George Floyd’s Murder Revives Anti-Colonialism in Western Europe
The murder of George Floyd by a policeman and the ensuing protests against racism and police brutality in the United States have ignited similar protests in Europe. Large crowds, especially in the United Kingdom, France, and Belgium, are demanding public acknowledgment of the links among slavery, European colonialism, and contemporary racism. European protesters, perhaps in solidarity with Americans, have borrowed anti-police rhetoric. But, with the exception of the French, by and large, European protestors tie racial abuse in their own countries not so much to the police but to the persistence of the glorification of colonialism or, at best, a collective amnesia about its effects.
In the United States, Black Lives Matter protestors are calling for the removal of statues of Confederate leaders, and many have since been removed. In Europe, protestors are calling for the removal of statues glorifying men made famous or rich by the slave trade and colonialism. In Belgium, statues of King Leopold II, whose personal, brutal rule of Congo may have caused the deaths of up to half of the territory’s population, are being defaced, and some have been removed. In the United Kingdom, protestors pulled down a statue of Edward Colston, (1636–1721), an official of the Royal Africa Company that transported an estimated 84,000 Africans to slavery in the Caribbean and the mainland British colonies, perhaps 20,000 of whom died in the notorious “Middle Passage.” His extensive, local philanthropy was built on the profits of the slave trade. A statue of Winston S. Churchill opposite the Houses of Parliament was vandalized because of his advocacy of the empire and colonialism, and his personal racism. There are calls in the United Kingdom for the erasure of Cecil Rhodes’s name from public institutions. Student-led protests, dubbed #RhodesMustFall, led to the removal of his statue in 2015 at the University of Cape Town in South Africa. However, there is probably greater public support for the removal of reminders of slavery in the United States than there is in Europe with respect to colonialism. Already in the United Kingdom, there has been a backlash against attacks on national heroes such as Winston Churchill.

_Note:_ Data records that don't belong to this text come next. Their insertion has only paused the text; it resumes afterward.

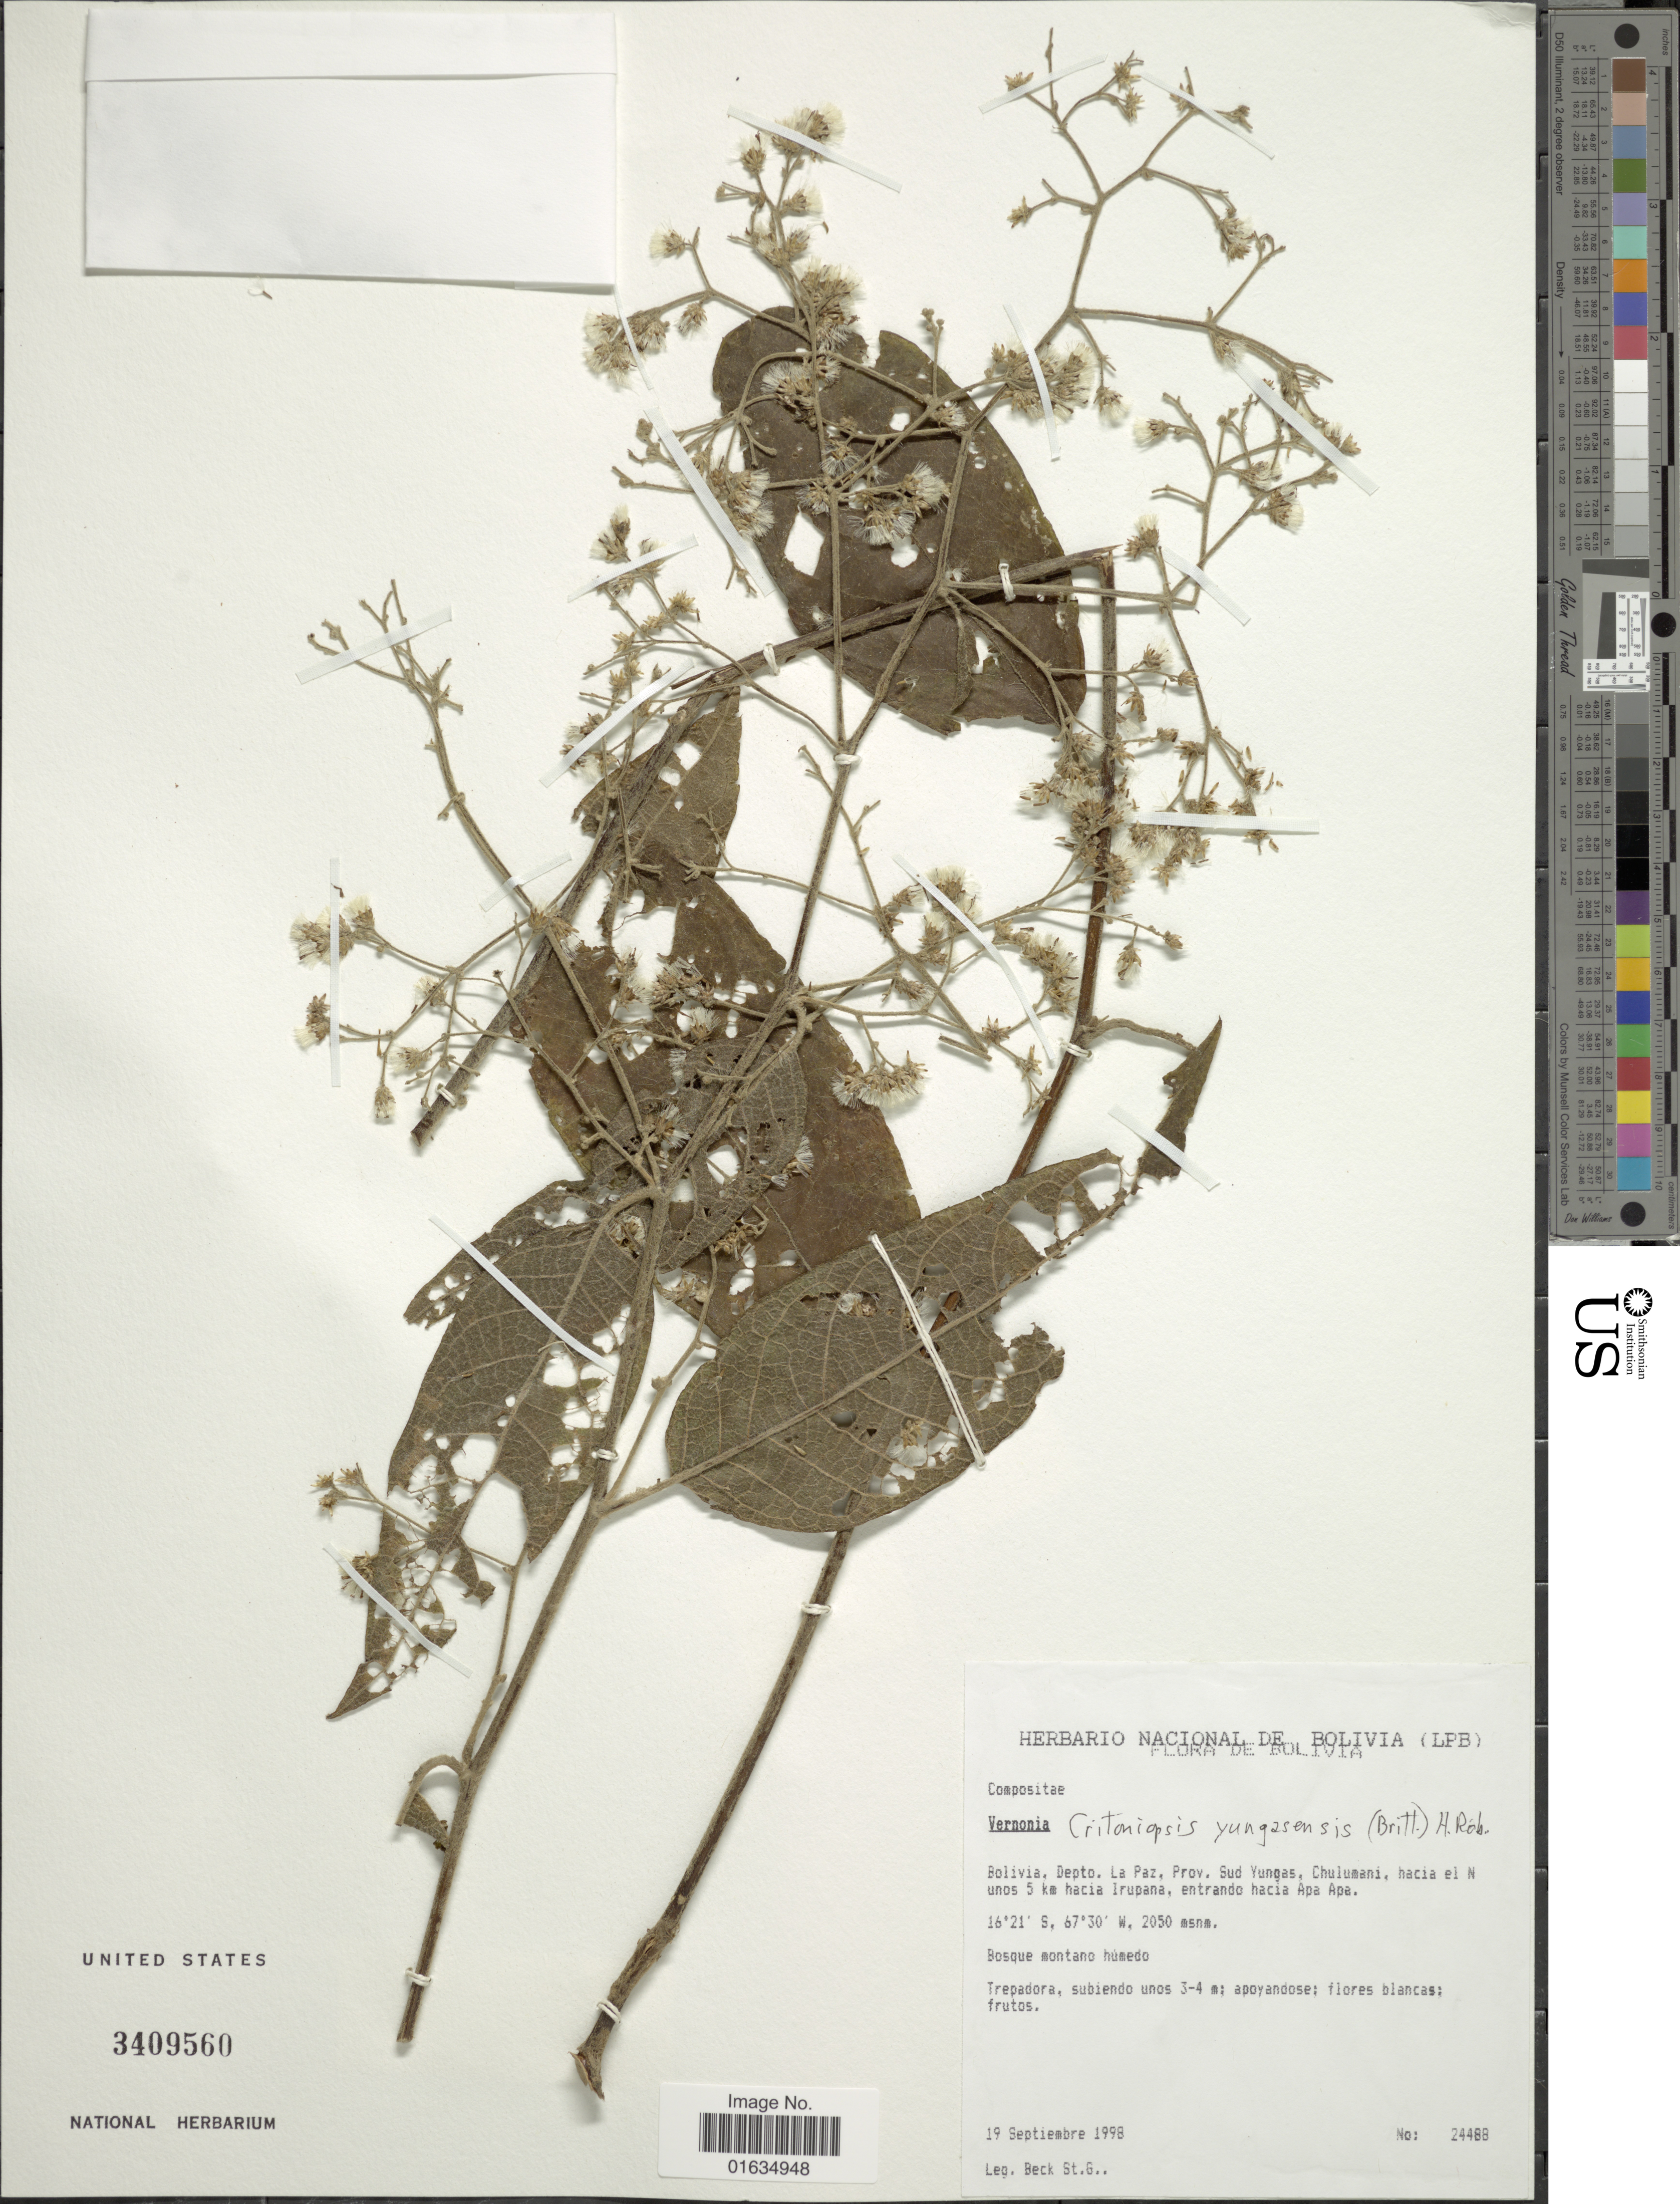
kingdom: Plantae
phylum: Tracheophyta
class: Magnoliopsida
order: Asterales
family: Asteraceae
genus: Critoniopsis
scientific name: Critoniopsis yungasensis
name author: (Britton) H. Rob.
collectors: S. G. Beck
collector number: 24488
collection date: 1998-09-19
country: Bolivia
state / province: La Paz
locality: Depto. La Paz, Prov. Sud Yungas, Chulumani, hacia el N unos 5 km hacia Irupana, entrando hacia Apa Apa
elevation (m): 2050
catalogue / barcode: US 3409560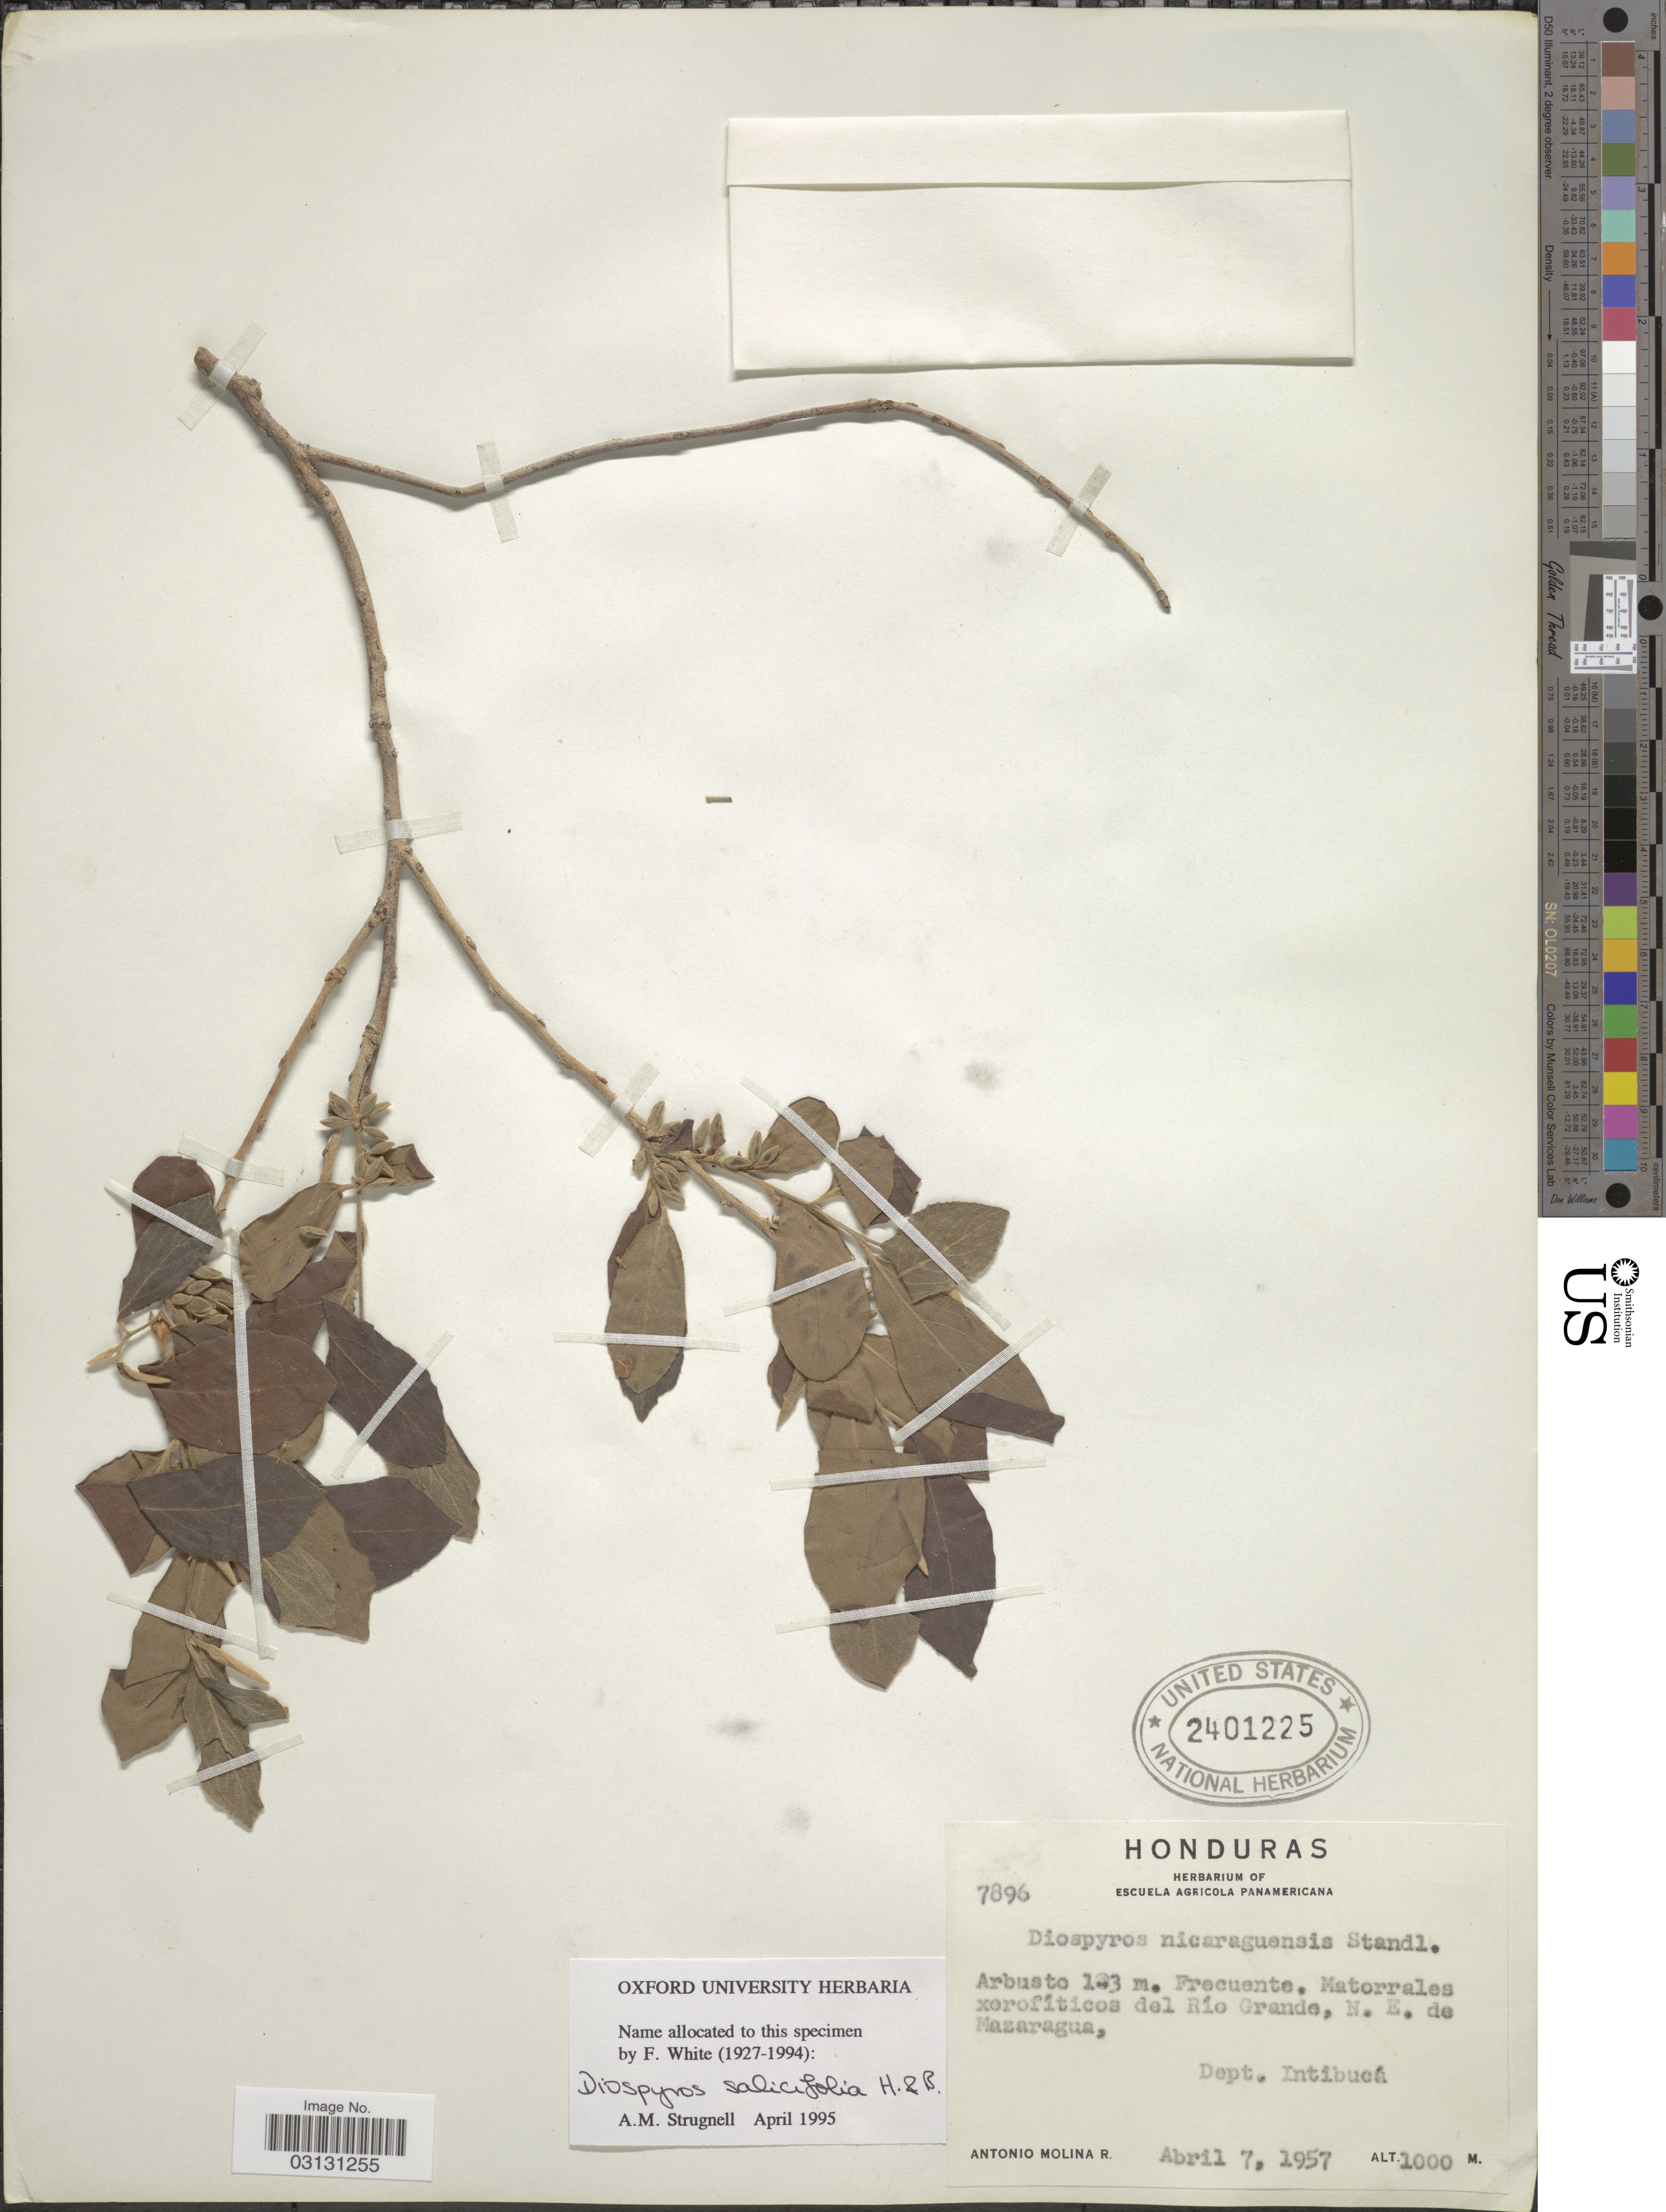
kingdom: Plantae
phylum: Tracheophyta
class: Magnoliopsida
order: Ericales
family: Ebenaceae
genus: Diospyros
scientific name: Diospyros salicifolia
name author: Humb. & Bonpl. ex Willd.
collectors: A. Molina R.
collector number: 7896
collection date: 1957-04-07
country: Honduras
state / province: Intibuca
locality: Matorrales xerofíticos del Río Grande, N.E. de Mazaragua, Dept. Intibucá.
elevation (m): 1000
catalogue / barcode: US 2401225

Though Britain, France, and the other European states abolished slavery in the nineteenth century, they nevertheless carved up much of the (non-white) world among themselves. In Europe as in America, racism often provided the intellectual justification for colonial rule and white supremacy, and accounted for their popularity among the general public. Reflecting little understanding of Charles Darwin and “natural selection,” the common presumption was that each "race," mostly defined by skin color and other obvious physical characteristics, had an objective, fundamental "character," and there was a "natural" hierarchy with whites at the top, blacks, at the bottom, and "browns" (mostly in Britain’s Indian Empire) in between.
America is now attempting to come to terms with how slavery and racial segregation remains central to the Black experience today. In a similar vein, European colonialism is central to understanding African countries, almost all of which were former European colonies. American legal emancipation in 1865 and the ending of legal segregation a century later did not erase the lasting damage they caused. African independence after 1960 has not undone the consequences of colonialism. As influential Nigerian academic Peter Ekeh wrote, “Our post-colonial present has been fashioned by our colonial past.” The anti-colonial dimension in the European demonstrations ignited by George Floyd are a welcome acknowledgement of that reality.